Capitol Hill Crab Cakes, which opened in November 2015, is a small seafood and soul food establishment located at 1243 Good Hope Rd SE in Historic Anacostia. The owner grew up on Capitol Hill, which explains the name. The place is a friendly neighborhood spot; when I was there, Business Beauties, a group that holds poetry and arts events to promote networking for local businesswomen, was collecting donations of cases of water for Flint, MI. It’s nothing fancy, with a few tables for eating in. At $15.99, the price of the jumbo lump crab cakes was pretty steep, but the crab cake was truly jumbo and almost entirely crab meat. It came with a side of tasty, seasoned fries. Other menu options include shrimp and grits, crab and grits, kale greens and crab fries. This is a solid spot for lunch if you’re in the Anacostia area.
The huge Whiting Dinner with collards and mac and cheese on the side.

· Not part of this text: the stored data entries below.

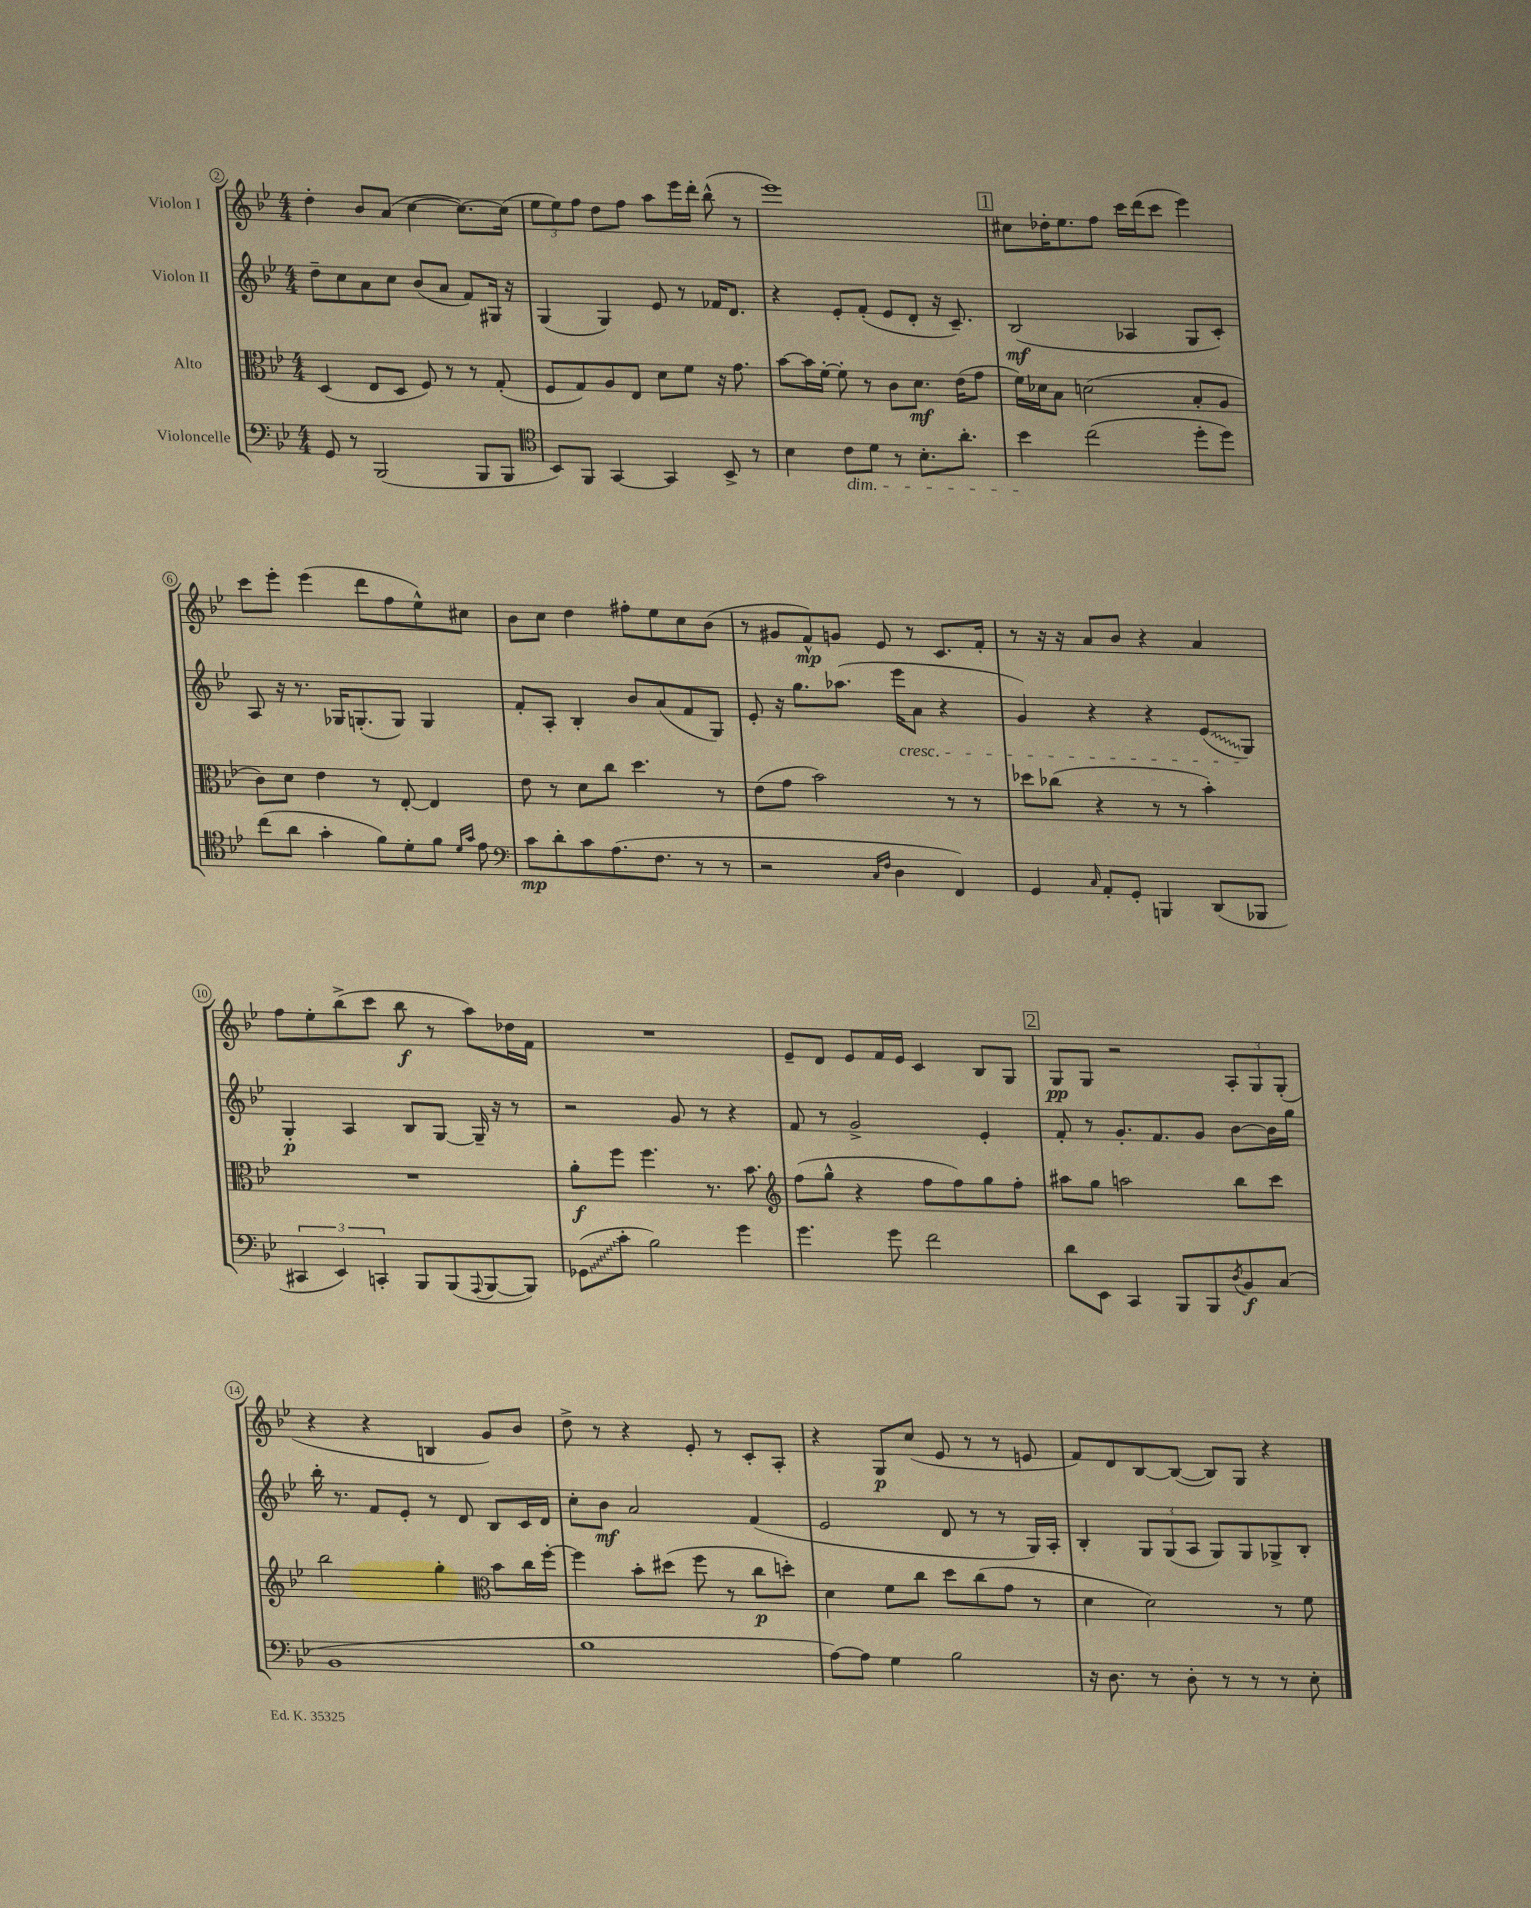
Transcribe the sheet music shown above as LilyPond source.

<<
\new StaffGroup <<
\new Staff = "s0" \with { instrumentName = "Violon I" } {
    \clef treble \key bes \major \numericTimeSignature \time 4/4
    d''4-. bes'8 a'8( c''4~ c''8.~) c''16( |
    \tuplet 3/2 { ees''8 ees''8) f''8 } d''8 f''8 a''8 ees'''16 d'''16-. bes''8-^( r8 |
    ees'''1) |
    \mark \markup { \box "1" } cis''8 des''16-. ees''8. f''8 c'''16 d'''16( c'''8 ees'''4) |
    c'''8 ees'''8-. ees'''4( d'''8 f''8 ees''8-^) cis''8 |
    bes'8 c''8 d''4 fis''8-. ees''8 c''8 bes'8( |
    r8 gis'8 f'8-^\mp) g'8 ees'8 r8 c'8. f'16-. |
    r8 r16 r16 a'8 bes'8 r4 a'4 |
    f''8 ees''8-. bes''8->( c'''8 bes''8\f r8 a''8) des''16 f'16 |
    R1 |
    ees'8-- d'8 ees'8 f'16 ees'16 c'4 bes8 g8 |
    \mark \markup { \box "2" } g8\pp g8 r2 \tuplet 3/2 { a8-. g8 g8-.( } |
    r4 r4 b4 g'8) bes'8 |
    d''8-> r8 r4 ees'8-. r8 c'8-. a8-. |
    r4 g8\p c''8( ees'8 r8 r8 e'8 |
    f'8) d'8 bes8~ bes8~( bes8) g8 r4 \bar "|." |
}
\new Staff = "s1" \with { instrumentName = "Violon II" } {
    \clef treble \key bes \major \numericTimeSignature \time 4/4
    d''8-- c''8 a'8 c''8 bes'8( a'8 f'8) gis16 r16 |
    g4( g4) ees'8 r8 fes'16 d'8. |
    r4 ees'8-. f'8-.( ees'8 d'8-. r16 c'8.--) |
    \mark \markup { \box "1" } bes2\mf( aes4 g8 c'8-.) |
    a8 r16 r8. ges16 g8.-.( g8) g4 |
    f'8-. a8-. bes4-. bes'8 a'8( f'8 g8) |
    ees'8-. r16 g''8. aes''8.( ees'''16\cresc a'8 r4 |
    g'4) r4 r4 \once \override Glissando.style = #'zigzag ees'8\glissando( g8\!) |
    g4-.\p a4 bes8 g8~ g16-- r16 r8 |
    r2 g'8 r8 r4 |
    f'8 r8 g'2-> ees'4-. |
    \mark \markup { \box "2" } f'8-. r8 g'8.-. f'8. g'8 bes'8~ bes'16 g''16 |
    bes''16-. r8. f'8 ees'8-. r8 d'8 bes8 c'16 d'16 |
    c''8-. bes'8\mf a'2 f'4( |
    ees'2 d'8 r8 r8 g16) a16-. |
    bes4-. \tuplet 3/2 { g8 g8( a8 } g8) g8 ges8-> bes8-. \bar "|." |
}
\new Staff = "s2" \with { instrumentName = "Alto" } {
    \clef alto \key bes \major \numericTimeSignature \time 4/4
    d4( ees8 d8 f8) r8 r8 g8-.( |
    f8 g8) a8 ees8 d'8 f'8 r16 g'8. |
    bes'8~ bes'16 f'16~-. f'8-. r8 c'8 d'8.\mf ees'16( g'8 |
    \mark \markup { \box "1" } f'16) des'16 bes8 d'2( bes8-. a8 |
    c'8) d'8 ees'4 r8 ees8~-. ees4 |
    ees'8 r8 d'8 c''8 d''4. r8 |
    ees'8( g'8 bes'2) r8 r8 |
    des''8 ces''8( r4 r8 r8 bes'4-.) |
    R1 |
    a'8-.\f f''8 f''4. r8. bes'8. |
    \clef treble f''8( g''8-^ r4 f''8 f''8) g''8 f''8-. |
    \mark \markup { \box "2" } ais''8 g''8 a''2 bes''8 c'''8 |
    bes''2 g''4-. \clef alto bes'8 c''16 f''16~-. |
    f''4 bes'8-. dis''8( f''8 r8 c''8\p d''8-.) |
    d'4 f'8 c''8 d''8 c''8( g'8 r8 |
    d'4 d'2) r8 f'8 \bar "|." |
}
\new Staff = "s3" \with { instrumentName = "Violoncelle" } {
    \clef bass \key bes \major \numericTimeSignature \time 4/4
    g,8 r8 bes,,2( bes,,8 bes,,8 |
    \clef tenor bes,8) f,8 g,4~ g,4 bes,8-> r8 |
    bes4 c'8\dim d'8 r8 bes8.-. a'8.-. |
    \mark \markup { \box "1" } bes'4\! c''2( d''8-. d''8) |
    c''8( a'8 g'4-. f'8) d'8-. f'8 \grace { d'16 g'16 } ees'8 |
    \clef bass c'8\mp d'8-. c'8 a8.( f8. r8 r8 |
    r2 \grace { c16 f16 } d4 f,4) |
    g,4 \grace { c16 } a,8-. g,8-. b,,4 d,8( bes,,8 |
    \tuplet 3/2 { cis,4 ees,4) c,4-. } bes,,8 bes,,8( \appoggiatura { a,,8 } bes,,8~ bes,,8) |
    \once \override Glissando.style = #'zigzag ges,8\glissando( c'8-. bes2) g'4 |
    g'4. g'8 f'2 |
    \mark \markup { \box "2" } d'8 ees,8 c,4 bes,,8 bes,,8 \acciaccatura { d8 } bes,8\f c8( |
    bes,1 |
    bes1 |
    a8~) a8 g4 bes2 |
    r16 d8. r8 d8-. r8 r8 r8 ees8-. \bar "|." |
}
>>
>>
\layout { \context { \Score currentBarNumber = #2 \override BarNumber.stencil = #(make-stencil-circler 0.1 0.3 ly:text-interface::print) } }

Horace and Dickies is a soul food and seafood carryout specializing in fried fish located at 809 12th St NE. There is an additional location in Takoma but this one along the H Street NE Corridor is the original. While it’s nowhere near as old as Ben’s Chili Bowl, Horace and Dickies has been in business for about 25 years and is an institution along H Street, much like Ben’s Chili Bowl is for U Street, but far less well-known. Horace and Dickies long predates the fancy new places on H Street like Maketto and Dangerously Delicious Pies; it remains an authentic locals’ spot, specializing in basic, tasty, fried fish with soul food sides, like collards and creamy mac and cheese. The most popular item on the menu is the Whiting Sandwich, which is a large portion of fried whiting served with two slices of bread. It’s nothing fancy (the bread is supermarket bread and you have a choice between wheat or white) and there is far more fish than you could possibly fit into one sandwich. It’s a very satisfying comfort food, particularly after a night out on H Street, and it’s as DC as the chili half-smoke. Another option is to get the Whiting Dinner, which comes with a choice of two sides. I made the mistake of getting this my first time there. It was delicious but the large helping of fish plus collards and mac and cheese made it far too much for one person; this is a great option if you have someone to split it with. Be warned that Horace and Dickies’ authenticity and popularity does have its drawbacks: it’s often pretty packed (waiting in line does give you a chance to hear the latest from longtime residents about the neighborhood, though) and there’s no seating at all (it’s a true carryout) so prepare to find a bench on H Street to eat your tasty fried fish if you don’t live nearby. I’ve done this twice in rainy, cold weather and it was less than ideal, though the food made it worth it.